Frank Eaton, the former creative director for the state Democratic Party and Winston-Salem resident, said he had expected the amendment to pass, so he recorded a video encouraging proponents of marriage equality to keep fighting and to focus on voting out the politicians who supported the amendment, particularly defeating the Republican gubernatorial nominee Pat Mc- Crory. In less than two days, the video received over 20,000 hits.
“Opponents won’t go away, and will be fired up,” Eaton said. “Politics works in these waves, and they just made us angry. You’re going to have a lot of pro-equality voters coming out in November. [McCrory and Phil Berger’s] worst nightmare is that we pin this to them, but their fingerprints are all over it.”
Eaton was at a Protect All NC Families event in Raleigh on election night, and said as a straight ally, it was heartbreaking to see the pain on people’s faces that will be most directly impacted.
What he didn’t expect was that President Obama would announce his personal support of same-sex marriage the day after the vote in North Carolina.
“There is just no way to overstate what that meant, even those of us who were disappointed he didn’t say something earlier,” Eaton said. “It allows the fight for marriage equality to claim political viability. He gives Democrats across the spectrum political cover to be in favor of marriage equality.”
UNCG senior Caleb Patterson, who organized against the amendment, said there would be a big push to have marriage equality as part of the Democratic platform at the Democratic National Convention in Charlotte.
“To see the president come out and support marriage equality the next day made the sting go away a little bit,” Patterson said.
Now that the amendment campaign is over, he said marriage equality proponents here could go on the offensive. Patterson expects to see numerous court cases on the issue, as well as a concerted push to get pro-amendment legislators out of office.
Holland said at the rally that it was time to go on the offensive too, voting people out and fighting for things people needed like universal healthcare and a living wage, to which the rally erupted in support.
The fight has already begun to move forward, Patterson said, noting that a second march against the amendment was already planned.
“Hopefully some of the rage that we saw on Facebook will translate to people trying to defeat McCrory,” he said.
The response already extends beyond the courtroom, streets and ballot boxes.
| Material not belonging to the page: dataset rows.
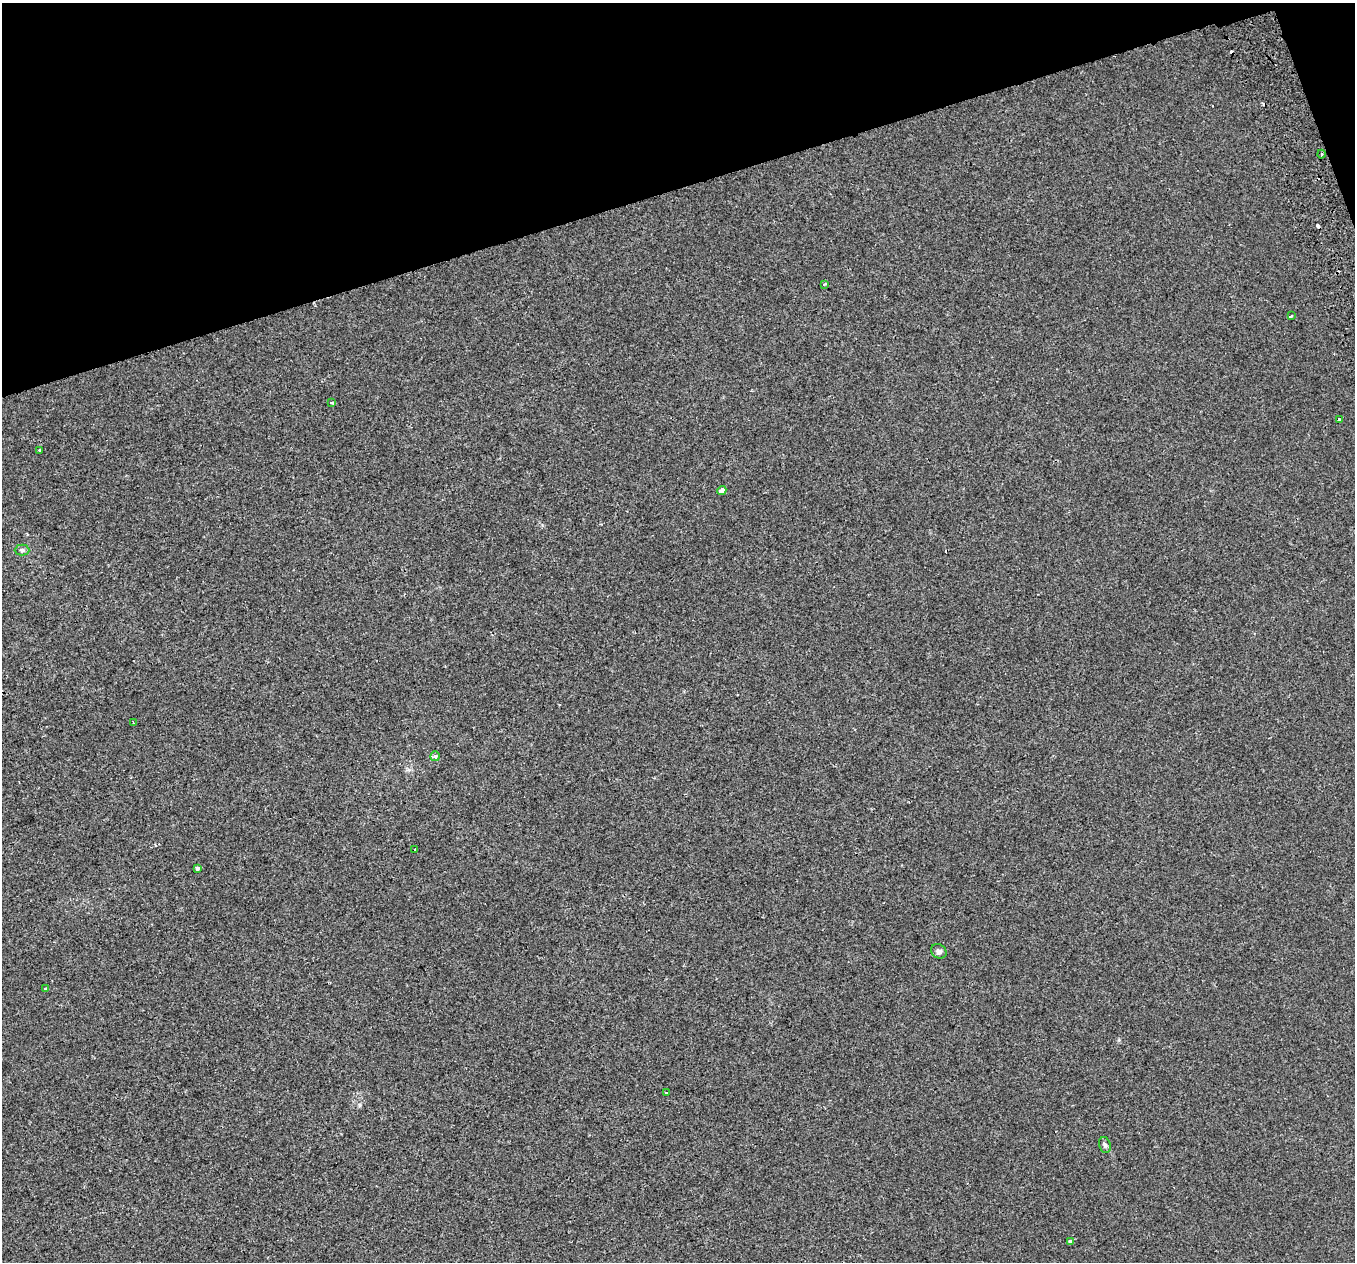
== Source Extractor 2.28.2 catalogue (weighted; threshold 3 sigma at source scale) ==
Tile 3 of 4 x 4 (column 3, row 1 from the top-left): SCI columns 2791-4143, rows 3937-5196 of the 5580 x 5297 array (HDU 1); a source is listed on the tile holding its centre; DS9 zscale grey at full resolution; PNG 1357 x 1264 px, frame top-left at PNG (2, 3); each listed source drawn as its Kron ellipse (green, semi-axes under 4 px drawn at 4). Shown black and unused: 15% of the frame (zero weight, under 2 of 3 exposures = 3% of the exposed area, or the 3 px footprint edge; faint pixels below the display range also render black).
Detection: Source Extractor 2.28.2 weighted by HDU 2 'WHT'; one run over the whole footprint, this tile lists its part. Background 0.00307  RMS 0.0029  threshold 0.0129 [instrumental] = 3 sigma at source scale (4.5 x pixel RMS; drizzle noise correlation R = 1.50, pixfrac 1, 0.0396/0.0396 arcsec/px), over >= 5 px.
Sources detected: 21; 4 cosmic-ray / hot-pixel residue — neither listed nor drawn; the other 17 listed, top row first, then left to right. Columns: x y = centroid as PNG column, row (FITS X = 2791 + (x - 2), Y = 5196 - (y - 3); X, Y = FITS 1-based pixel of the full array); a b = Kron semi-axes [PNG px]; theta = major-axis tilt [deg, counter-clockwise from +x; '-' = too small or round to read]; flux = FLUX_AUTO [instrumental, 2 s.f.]
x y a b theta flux
1321 154 4 3 - 0.77
824 284 3 3 - 0.69
1291 316 3 2 - 0.52
332 403 3 2 - 0.25
1339 419 3 3 - 0.47
40 450 3 2 - 0.99
722 490 5 4 - 1.6
22 550 7 5 0 0.6
133 723 2 2 - 0.22
435 756 5 4 - 0.8
415 850 3 2 - 0.33
197 868 4 4 - 1.1
939 951 8 6 -36 0.92
46 989 3 3 - 2.1
666 1093 3 2 - 0.41
1105 1145 8 6 -74 0.67
1070 1242 3 3 - 0.77
Overlapping masked pixels (flux is a lower limit): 1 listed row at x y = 1321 154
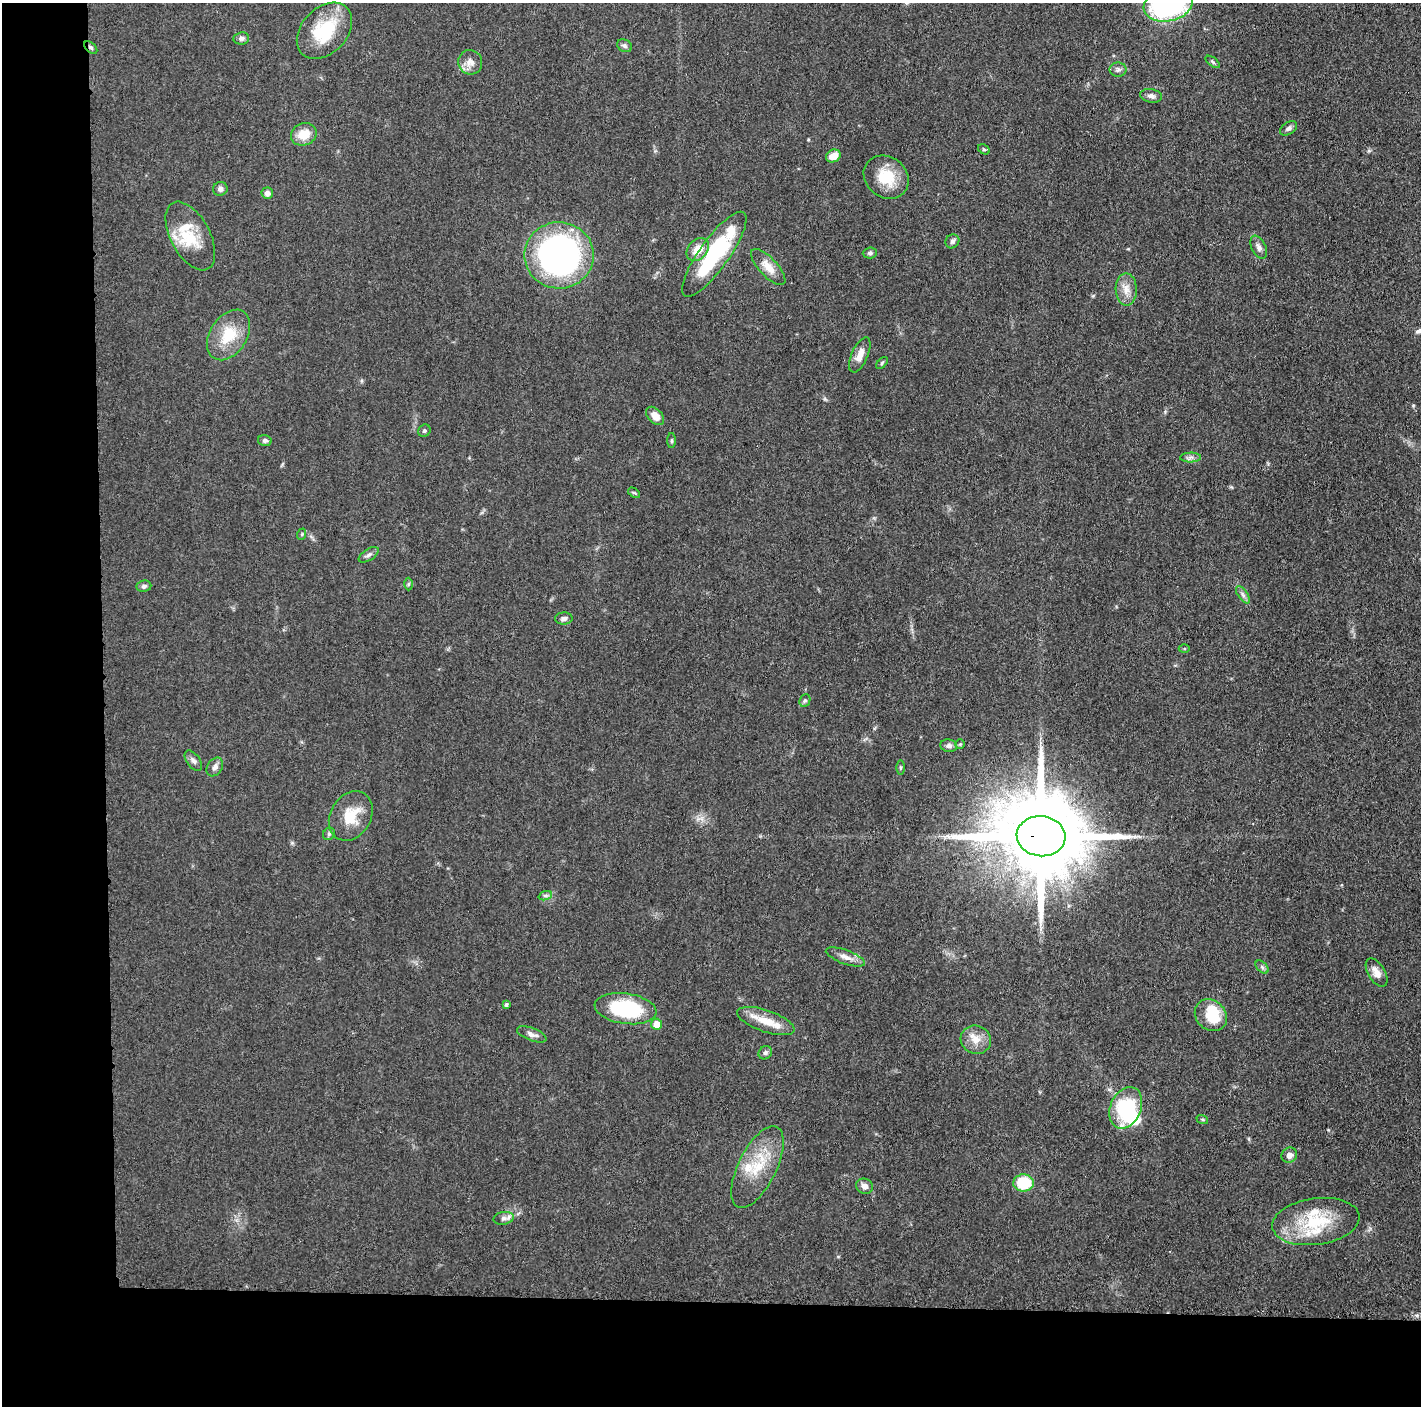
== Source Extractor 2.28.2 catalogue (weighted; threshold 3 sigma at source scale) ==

Richard Caban-Cubero and Christian Velasquez Acevedo at Parkland Magnet High School in Winston-Salem initiated a “Wear White 4 Rights” armband campaign to show their opposition to the amendment.
Acevedo told the “Greensboro Against Amendment One” Facebook group that they heard from people as far as Brazil and Australia who planned to participate, as well as throughout the United States.
Opposition immediately continued in other parts of North Carolina as well, with three same-sex couples attempting to have their relationships and out-of-state marriage licenses recognized in Durham the following day. An online petition to repeal the amendment quickly gained more than 133,000 signatures, with more people signing regularly.
While many amendment opponents were left feeling upset and dejected, they aren’t accepting defeat. Like Eaton, Ed Whitfield said amendment supporters had galvanized opponents.
“They did something they didn’t plan to do,” Whitfield said at the rally. “They have helped to assemble this force, and it is a force to be reckoned with. We will see victory in the future.”